Objective: To determine the prevalence of faecal incontinence in the community and evaluate identifiable risk factors.
Design and setting: Cross-sectional survey using a validated questionnaire. A short version of the questionnaire was sent to 220 subjects and a long version to 770 subjects, randomly selected from western Sydney, Australia.
Main outcome measures: Self-reported faecal incontinence, defined as involuntary loss of anal sphincteric control leading to unwanted release of liquid or solid faeces (not flatus) at an inappropriate time or in an inappropriate place, within the past 12 months. The long questionnaire also sought information on bowel habit and potential risk factors for faecal incontinence.

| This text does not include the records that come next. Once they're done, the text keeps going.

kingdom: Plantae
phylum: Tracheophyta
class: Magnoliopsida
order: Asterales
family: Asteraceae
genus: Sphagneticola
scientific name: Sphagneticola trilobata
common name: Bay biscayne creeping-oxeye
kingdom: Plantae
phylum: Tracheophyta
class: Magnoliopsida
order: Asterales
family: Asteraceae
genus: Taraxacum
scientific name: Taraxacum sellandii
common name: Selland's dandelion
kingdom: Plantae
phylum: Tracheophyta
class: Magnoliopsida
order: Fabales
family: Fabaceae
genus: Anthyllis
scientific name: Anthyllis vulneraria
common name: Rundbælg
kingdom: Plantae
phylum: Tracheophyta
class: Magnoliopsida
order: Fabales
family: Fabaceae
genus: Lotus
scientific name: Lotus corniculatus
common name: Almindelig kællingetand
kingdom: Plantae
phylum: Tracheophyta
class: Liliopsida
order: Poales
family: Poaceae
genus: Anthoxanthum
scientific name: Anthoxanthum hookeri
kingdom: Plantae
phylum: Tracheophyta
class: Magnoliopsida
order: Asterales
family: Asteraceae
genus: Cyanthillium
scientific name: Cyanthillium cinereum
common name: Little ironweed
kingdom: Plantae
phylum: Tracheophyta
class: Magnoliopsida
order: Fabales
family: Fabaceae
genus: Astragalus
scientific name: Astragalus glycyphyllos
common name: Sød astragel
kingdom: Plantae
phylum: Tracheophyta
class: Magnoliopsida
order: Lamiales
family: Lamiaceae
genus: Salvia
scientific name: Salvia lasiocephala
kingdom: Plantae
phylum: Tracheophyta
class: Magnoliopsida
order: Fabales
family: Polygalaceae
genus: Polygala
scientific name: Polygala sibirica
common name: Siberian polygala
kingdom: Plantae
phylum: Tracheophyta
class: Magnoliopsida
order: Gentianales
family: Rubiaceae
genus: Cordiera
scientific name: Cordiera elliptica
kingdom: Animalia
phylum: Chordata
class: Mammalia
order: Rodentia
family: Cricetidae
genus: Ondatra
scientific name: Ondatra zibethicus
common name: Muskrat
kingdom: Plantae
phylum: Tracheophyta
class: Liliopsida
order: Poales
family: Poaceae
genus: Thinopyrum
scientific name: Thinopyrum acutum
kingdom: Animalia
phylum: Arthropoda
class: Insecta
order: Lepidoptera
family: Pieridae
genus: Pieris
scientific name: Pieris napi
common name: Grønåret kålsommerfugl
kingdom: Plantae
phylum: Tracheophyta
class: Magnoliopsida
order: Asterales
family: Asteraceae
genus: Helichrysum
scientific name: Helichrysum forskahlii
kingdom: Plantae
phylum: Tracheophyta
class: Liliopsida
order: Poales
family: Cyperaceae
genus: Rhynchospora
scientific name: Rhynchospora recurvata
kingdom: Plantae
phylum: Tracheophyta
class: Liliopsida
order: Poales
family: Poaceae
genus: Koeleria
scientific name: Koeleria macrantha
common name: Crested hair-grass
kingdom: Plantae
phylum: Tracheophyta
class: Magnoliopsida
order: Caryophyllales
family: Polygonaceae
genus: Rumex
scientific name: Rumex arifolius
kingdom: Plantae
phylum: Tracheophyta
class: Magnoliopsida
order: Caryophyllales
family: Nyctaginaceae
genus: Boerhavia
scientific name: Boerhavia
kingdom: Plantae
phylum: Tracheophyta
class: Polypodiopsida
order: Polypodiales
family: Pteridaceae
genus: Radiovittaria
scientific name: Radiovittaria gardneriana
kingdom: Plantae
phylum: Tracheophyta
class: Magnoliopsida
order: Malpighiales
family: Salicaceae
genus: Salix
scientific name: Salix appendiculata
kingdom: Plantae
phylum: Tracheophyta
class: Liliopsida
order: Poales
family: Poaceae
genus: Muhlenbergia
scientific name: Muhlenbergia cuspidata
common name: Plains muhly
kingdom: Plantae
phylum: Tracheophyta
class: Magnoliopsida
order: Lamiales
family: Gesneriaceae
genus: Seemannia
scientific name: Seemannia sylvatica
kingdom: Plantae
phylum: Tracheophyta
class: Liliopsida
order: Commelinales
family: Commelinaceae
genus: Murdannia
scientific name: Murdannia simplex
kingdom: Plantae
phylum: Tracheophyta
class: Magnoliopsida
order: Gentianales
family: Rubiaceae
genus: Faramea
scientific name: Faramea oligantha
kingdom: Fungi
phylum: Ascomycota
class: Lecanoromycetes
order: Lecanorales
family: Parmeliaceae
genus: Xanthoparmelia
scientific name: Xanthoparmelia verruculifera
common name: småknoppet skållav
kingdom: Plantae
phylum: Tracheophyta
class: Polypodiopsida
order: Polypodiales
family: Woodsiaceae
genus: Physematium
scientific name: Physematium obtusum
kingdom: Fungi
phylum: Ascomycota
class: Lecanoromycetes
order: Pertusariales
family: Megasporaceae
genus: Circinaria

Results: The response rate was 66%. The prevalence of solid or liquid faecal incontinence was 2% and 9%, respectively. The mean age of subjects with faecal incontinence was 53 years; 55% were women. After adjusting for age and sex, there was a significant association between faecal incontinence and perianal injury (P = 0.03), perianal surgery (P < 0.001), feelings of incomplete defecation (P < 0.0001), loose or watery motions (P < 0.0001) and urgency (P < 0.0001). Seven of 48 subjects with faecal incontinence reported being asked by their physician about faecal incontinence and nine of 33 reported seeking medical advice for their incontinence. Subjects with faecal incontinence perceived their health to be significantly poorer than did other subjects (P = 0.02).
Conclusion: There is a high burden of faecal incontinence in the community, and the prevalence in men may be greater than is usually appreciated. Despite significant associated morbidity, most cases of faecal incontinence were unrecognised by doctors.